AI shows why data portability is important
Data portability is a common repeated crypto commitment. “Take your followers and society graphs throughout the internet.” “Take your video game items throughout the games and platforms.” “Log in to any site with a single, one -sized identity.” These claims are excited for builders and developers, but have never been to the mainstream.
Recent platform shifts have highlights the destruction of our digital lives. In the talks of a potential prohibition of Tiktok, the creators face the loss of years of content and audience relationships overnight. Meanwhile, while US buyers are embracing new AI models such as Deepseek, built in China, they face similar questions about where their data lives and can gain access to it.
These are the symptoms of a major problem: users do not truly own or control their data. We live on rented land.
Much of the foremost Crypto Investors Write about user’s data portability and sovereignty on the early days of the web2. The vision of an Internet – where users, not platforms, control their digital lives – is one of the driving forces behind the crypto. While crypto has succeeded in financial applications, this promise of portable data and a self-suvererign Internet remains unfinished.
We have seen many attempts: NFTs that allow you to bring items to games, decentralized social networks such as Farcaster and Bluesky promising portable social graphs, and proven identity standards . Nothing (yet) has seen a wide adoption.
The truth? While early Internet thoughts care deeply about the principles of data sovereignty, most users have a simpler question: what can I do here?
Without the AI, most of the data is relevant only inside the platform garden walls. In AI, it becomes an appreciated digital commodity and a tool to empower almost every application. The history of your message helps AI to understand your writing style, your preferences, and your relationships. In many users who store their data on self-suvereign wallets, developers can build AI experiences that are truly personalized. AI finally provides “why” data portability, in the form of a better product experience than ideology alone.
There is still a Cold problem with starting. Inconvenient for users to connect their data. And for those who develop, the mindset now is: If you convince users to upload their data to your platform, why would you make it easy for them to take it elsewhere? It creates a cycle where each new platform becomes another wall garden, recreating the very problem they set to solve.
This is where new incentive structures can finally break the extractive cycle.

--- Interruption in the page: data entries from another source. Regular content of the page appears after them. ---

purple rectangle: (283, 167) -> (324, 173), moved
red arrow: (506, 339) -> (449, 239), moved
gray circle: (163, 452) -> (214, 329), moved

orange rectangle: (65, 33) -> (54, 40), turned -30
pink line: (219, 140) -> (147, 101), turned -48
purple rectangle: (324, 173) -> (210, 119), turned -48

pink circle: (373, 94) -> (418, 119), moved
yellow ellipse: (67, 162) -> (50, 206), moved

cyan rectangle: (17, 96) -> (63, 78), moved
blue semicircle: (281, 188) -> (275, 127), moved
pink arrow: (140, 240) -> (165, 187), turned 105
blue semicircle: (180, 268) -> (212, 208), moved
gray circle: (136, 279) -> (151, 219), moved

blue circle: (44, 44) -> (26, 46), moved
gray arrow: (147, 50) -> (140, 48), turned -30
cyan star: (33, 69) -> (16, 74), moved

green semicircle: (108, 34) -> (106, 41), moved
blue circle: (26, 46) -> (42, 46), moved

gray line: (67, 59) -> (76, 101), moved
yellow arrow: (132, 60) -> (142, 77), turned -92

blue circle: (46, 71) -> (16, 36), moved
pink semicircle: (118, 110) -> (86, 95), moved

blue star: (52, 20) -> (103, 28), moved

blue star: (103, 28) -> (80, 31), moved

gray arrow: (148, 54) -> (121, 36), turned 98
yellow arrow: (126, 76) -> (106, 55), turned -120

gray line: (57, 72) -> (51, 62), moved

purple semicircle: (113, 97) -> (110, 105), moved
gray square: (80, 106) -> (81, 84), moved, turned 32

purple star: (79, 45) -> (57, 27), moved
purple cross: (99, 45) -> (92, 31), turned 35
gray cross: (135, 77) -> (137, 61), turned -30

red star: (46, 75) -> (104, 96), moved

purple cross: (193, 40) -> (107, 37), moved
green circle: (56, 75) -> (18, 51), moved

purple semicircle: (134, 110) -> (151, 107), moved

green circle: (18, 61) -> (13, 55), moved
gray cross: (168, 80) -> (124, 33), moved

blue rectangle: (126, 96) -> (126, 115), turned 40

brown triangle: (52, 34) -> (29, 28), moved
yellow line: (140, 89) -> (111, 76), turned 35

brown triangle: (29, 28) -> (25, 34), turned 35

Datadaos created an immediate opportunity for users to suck their data through financial incentives, solving a cold start-start problem, as long as the data rode in a self-suvereign, interoperable way, As in the vana. While more users bring their data to these interoperable systems, developers may develop applications that are not possible before.
Think of a personal health coach that can study your sleep data from Oura, your exercise from Strava, your nutrition from food delivery apps, and your stress levels from communication patterns.
Or, an AI assistant who truly understands you because it can access your complete digital history while maintaining your privacy through grain permission.
This solves a critical problem that has occurred previous attempts at data portability. Users cannot export their data without clear benefits, and developers will not build for portable data without users. Daos data will break this deadlock by making it immediately benefiting for users to connect data.
More importantly, once users make their data themselves, completely new types of applications are possible. AI agents can access your complete digital history to provide real personal experiences. Developers can develop applications that combine data in ways that are not possible when it is siled on platforms.
We know that there are many demands for AI training data – many main model providers has prepared to hit a wall of data Soon, they make their search for unavailable public databases to train newer, higher performance models. New models such as Deepseek The value of high quality data has been shown, with carefully curated examples of human generated to bootstrap their novel training method. At the same time, user data policies such as GDPR and CCPA Legally requires platforms to allow users to export their data to an available, standard format. Networks such as vana allow users to make their data money through together -co -conscience with trainer models that require valuable training data that is no longer available on public internet, and make it interoperable for in real sovereignty of data.
Two Convert forces – the proliferation of AI, and new financial incentives – create the potential for both users and developers to benefit from data portability. The interests of users, developers, and data networks are finally aligned. Users get immediate amounts along with better AI experiences, developers get access to rich user data to generate new applications, and networks are growing on each new participant.
For the first time, we have the same technology to make the data portability and the incentives important to drive adoption.
Crypto has yet to deliver the original promise of a self-suverige, interoperable internet where users own their data, which is not yet completed by Web2’s Walled Gardens. By creating financial incentives to bring data to the surface and seizure AI’s capabilities, we finally have a window of opportunity to make the Internet truly user-owned.